─── Passage provided ───
Nurse and breast cancer survivor shares the healing power of song
Joyace Ussin uses her voice to connect with her patients and their loved ones. Known as “the singing nurse,” Ussin can sense when patients and caregivers feel nervous or tense. She often uses songs to help ease those feelings.
The MD Anderson registered nurse and case manager knows firsthand the healing power of song. In fact, Ussin relied on songs to help her through her own breast cancer diagnosis and treatment.
“Singing to my patients helps them, and it helps me. I really know what they’re feeling, and I often have the lingering thought that I could be where they are now,” she says. “By the time I’m finished singing, relief comes either in a smile or tear, along with a sense of peace and joy.”
A career of caring for cancer patients
Ussin began her nursing career at 18 years old as a licensed practical nurse in her hometown of Avondale, Louisiana. 38 years into her career, she now has a master’s degree in nursing education.
She joined MD Anderson in 2007 after relocating to Pearland, Texas, due to Hurricane Katrina. For eight years, she was a nurse in our Post Anesthesia Care Unit (PACU) before accepting a promotion to her current role as a case manager.
As a case manager, she advocates for our cancer patients, as well as guides and monitors their care. She also sets up post-acute services and follows up on patient outcomes. She plays a vital role in ensuring patients have safe discharge plans.
Balancing being a new employee and a new patient
Ussin had been working at MD Anderson for three months when she was diagnosed with stage II ductal carcinoma in situ (DCIS), a form of breast cancer, in Oct. 2007 after her annual mammogram.
“Hearing the words ‘you have cancer’ was like having an elephant dropped on my chest,” she says. “For a few moments, I couldn’t breathe.”
She didn’t know what to expect for treatment. Several of her family members had faced cancer, but she was the first in her family to be diagnosed with breast cancer. And she was new to oncology nursing.
“Although it was a very overwhelming and unpredictable time, I remember garnering courage and strength from my faith in God,” she says. “I kept myself in a positive mindset with music, scripture, prayer and maintaining a small circle of friends.”
She also found support in Daniel Booser, M.D., and her new coworkers, whom she says were more like family.
“Everyone was very gracious and loving as I underwent treatment,” she says.
───
**Exercise requirements**:
1. Please retype the portion of the article about the singing nurse starting with "She joined MD" and going on through "a case manager.".
2. Carry the article about the singing nurse forward from its final sentence.
The saved data entries that come next are separate material.
─── Material provided ───
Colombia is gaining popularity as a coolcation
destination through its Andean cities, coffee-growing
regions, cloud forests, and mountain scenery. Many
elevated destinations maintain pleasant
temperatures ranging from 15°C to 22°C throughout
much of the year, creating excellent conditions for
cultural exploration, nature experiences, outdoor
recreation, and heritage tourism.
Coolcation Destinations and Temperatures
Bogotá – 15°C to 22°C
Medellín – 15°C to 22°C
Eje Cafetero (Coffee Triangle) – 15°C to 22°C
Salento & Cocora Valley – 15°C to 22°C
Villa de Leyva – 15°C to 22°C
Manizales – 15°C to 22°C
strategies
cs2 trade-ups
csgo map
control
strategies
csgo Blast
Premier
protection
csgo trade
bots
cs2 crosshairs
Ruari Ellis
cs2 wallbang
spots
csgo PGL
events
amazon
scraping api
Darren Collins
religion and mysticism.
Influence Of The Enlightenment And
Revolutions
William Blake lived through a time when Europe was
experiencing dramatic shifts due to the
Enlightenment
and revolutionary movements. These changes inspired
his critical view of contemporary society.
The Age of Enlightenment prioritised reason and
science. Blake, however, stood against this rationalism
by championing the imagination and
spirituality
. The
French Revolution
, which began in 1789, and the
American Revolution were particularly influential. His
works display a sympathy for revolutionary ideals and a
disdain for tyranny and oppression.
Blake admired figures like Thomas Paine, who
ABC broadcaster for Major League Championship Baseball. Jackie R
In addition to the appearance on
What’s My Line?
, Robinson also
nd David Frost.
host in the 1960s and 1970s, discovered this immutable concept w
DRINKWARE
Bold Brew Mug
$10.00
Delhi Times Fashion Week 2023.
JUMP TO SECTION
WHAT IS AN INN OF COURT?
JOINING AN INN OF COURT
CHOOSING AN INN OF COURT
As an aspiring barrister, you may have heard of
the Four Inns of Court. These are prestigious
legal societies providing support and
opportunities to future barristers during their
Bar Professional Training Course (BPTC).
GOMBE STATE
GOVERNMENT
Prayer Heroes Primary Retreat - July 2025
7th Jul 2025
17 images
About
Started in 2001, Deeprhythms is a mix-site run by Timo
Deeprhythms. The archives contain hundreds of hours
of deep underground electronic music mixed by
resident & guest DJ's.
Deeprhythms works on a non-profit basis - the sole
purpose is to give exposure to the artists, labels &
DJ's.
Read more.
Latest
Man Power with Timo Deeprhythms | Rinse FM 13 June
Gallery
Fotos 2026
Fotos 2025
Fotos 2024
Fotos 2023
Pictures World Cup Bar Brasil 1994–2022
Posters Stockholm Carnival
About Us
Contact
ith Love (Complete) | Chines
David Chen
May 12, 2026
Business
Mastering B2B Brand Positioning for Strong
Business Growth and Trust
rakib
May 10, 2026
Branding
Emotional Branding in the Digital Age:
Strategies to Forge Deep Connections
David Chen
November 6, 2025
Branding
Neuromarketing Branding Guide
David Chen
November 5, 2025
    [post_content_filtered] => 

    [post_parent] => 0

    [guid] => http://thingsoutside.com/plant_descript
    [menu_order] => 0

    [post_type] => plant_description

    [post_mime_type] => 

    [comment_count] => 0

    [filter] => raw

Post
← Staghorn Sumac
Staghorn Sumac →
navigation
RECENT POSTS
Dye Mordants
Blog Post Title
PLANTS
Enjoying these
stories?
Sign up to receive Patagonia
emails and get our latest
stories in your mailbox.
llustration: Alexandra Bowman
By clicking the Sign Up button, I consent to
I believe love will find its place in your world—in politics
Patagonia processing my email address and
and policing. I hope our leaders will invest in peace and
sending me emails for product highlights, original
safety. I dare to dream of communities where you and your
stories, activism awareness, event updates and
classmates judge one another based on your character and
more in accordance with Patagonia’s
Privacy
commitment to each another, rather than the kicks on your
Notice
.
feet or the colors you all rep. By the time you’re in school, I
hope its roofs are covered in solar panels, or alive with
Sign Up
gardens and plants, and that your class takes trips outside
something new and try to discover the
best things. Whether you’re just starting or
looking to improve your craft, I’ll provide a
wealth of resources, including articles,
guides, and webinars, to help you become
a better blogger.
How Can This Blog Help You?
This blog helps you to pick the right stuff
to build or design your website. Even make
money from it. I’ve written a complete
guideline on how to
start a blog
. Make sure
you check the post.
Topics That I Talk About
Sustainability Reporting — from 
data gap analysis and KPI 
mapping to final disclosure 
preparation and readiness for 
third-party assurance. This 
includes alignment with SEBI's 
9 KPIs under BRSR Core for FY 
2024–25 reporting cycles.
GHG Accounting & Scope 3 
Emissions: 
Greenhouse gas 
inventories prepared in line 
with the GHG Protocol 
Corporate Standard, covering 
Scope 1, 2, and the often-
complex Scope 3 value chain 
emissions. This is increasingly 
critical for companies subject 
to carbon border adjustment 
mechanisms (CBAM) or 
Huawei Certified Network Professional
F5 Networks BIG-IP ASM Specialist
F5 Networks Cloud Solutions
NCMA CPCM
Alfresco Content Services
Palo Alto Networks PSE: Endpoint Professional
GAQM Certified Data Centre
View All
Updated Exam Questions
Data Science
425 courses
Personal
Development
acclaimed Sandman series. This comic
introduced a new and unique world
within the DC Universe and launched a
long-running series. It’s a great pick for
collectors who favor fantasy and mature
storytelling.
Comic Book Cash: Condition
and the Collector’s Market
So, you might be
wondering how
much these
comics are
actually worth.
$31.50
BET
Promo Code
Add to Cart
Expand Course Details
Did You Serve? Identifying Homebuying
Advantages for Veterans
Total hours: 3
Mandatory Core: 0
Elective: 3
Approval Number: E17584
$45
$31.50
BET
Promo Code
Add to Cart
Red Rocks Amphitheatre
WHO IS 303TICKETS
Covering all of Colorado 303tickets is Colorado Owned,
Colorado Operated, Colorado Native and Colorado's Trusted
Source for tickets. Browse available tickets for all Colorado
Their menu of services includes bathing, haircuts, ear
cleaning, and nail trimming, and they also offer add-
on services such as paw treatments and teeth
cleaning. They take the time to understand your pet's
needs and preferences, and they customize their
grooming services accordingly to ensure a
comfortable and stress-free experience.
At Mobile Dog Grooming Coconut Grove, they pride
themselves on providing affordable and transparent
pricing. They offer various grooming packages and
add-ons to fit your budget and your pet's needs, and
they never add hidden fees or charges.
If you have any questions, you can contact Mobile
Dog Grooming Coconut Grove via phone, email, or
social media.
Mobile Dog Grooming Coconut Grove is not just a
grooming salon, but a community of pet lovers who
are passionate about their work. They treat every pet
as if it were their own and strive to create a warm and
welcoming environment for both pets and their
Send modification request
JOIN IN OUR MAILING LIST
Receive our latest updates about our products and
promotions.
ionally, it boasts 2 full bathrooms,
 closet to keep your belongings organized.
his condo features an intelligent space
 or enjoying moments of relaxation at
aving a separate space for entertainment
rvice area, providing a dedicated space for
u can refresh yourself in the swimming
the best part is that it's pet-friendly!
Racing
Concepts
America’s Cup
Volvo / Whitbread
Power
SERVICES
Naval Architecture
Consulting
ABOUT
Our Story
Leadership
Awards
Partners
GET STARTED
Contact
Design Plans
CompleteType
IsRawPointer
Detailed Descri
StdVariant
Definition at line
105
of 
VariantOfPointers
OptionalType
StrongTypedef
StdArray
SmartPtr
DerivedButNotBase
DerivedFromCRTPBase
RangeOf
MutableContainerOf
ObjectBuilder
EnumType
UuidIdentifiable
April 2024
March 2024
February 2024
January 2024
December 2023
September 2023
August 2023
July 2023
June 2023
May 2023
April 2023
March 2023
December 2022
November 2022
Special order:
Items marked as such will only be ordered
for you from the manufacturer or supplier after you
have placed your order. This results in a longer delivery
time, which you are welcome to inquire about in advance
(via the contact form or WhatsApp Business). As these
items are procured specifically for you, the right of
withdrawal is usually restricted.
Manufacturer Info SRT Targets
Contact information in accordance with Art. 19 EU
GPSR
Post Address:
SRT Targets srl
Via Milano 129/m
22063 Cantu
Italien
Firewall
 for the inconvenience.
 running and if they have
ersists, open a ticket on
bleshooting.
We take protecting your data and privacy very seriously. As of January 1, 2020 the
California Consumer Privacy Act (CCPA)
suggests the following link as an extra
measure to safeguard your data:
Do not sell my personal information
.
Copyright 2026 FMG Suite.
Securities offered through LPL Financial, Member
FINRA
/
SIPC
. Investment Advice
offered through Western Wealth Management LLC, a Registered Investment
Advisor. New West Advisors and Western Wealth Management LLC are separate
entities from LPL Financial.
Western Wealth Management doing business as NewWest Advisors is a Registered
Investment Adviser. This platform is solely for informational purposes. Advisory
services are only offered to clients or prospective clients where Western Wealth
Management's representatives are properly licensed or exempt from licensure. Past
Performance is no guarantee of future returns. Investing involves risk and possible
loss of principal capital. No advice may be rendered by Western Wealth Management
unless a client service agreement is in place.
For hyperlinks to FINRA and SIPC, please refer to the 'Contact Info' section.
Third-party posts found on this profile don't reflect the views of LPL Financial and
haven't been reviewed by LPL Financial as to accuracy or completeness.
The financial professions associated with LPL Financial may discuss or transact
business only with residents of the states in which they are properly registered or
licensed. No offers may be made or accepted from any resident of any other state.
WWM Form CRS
───
**Exercise responses**:
1.
She joined MD Anderson in 2007 after relocating to Pearland, Texas, due to Hurricane Katrina. For eight years, she was a nurse in our Post Anesthesia Care Unit (PACU) before accepting a promotion to her current role as a case manager.

2.
After three months of chemotherapy, she underwent 30 radiation treatments, followed by a segmental mastectomy to remove the cancer. Ussin says that she will forever remember the moment her surgeon, Kelly Hunt, M.D., shared that her margins were clear and there was no evidence of cancerous cells.
“I still believe that my faith, positive attitude and phenomenal team of practitioners at MD Anderson are the reasons I survived,” she says.
Singing through life’s ups and downs
Ussin has been singing since she was 4 years old. No matter what she’s gone through in life, she’s found that singing helps her find a positive way to move forward, as well as a way to celebrate happy moments.
She’s found herself singing more these days due to the overwhelming nature of the COVID-19 pandemic. A new joy in painting, including creating her own home studio space, also has helped.
“It helps relax my mind and manage stress,” she says. “All of this is a part of my healing journey and helps me stay focused.”
While Ussin sings mostly gospel music, she loves all musical genres and is particularly fond of jazz, rhythm and blues, and soul. Some of her favorite songs to sing are “Summertime,” “His Eye is on the Sparrow,” “The Greatest Love of All” and “Amazing Grace.”
“I would sing to my patients in the PACU while starting their IVs to help them relax. Now I sing to my patients when I see they’re having a hard day,” she says. “I’ll ask them what their favorite song is. If I know it, then I’ll sing it. If not, I sing them one of my favorite songs.”
She also sings to celebrate our patients’ milestones, including birthdays. That’s when she sings her own soulful version of “Happy Birthday.”
“It’s very rewarding to feel peace fill the room like a warm blanket at the end of a song,” she says. “It’s a part of healing.”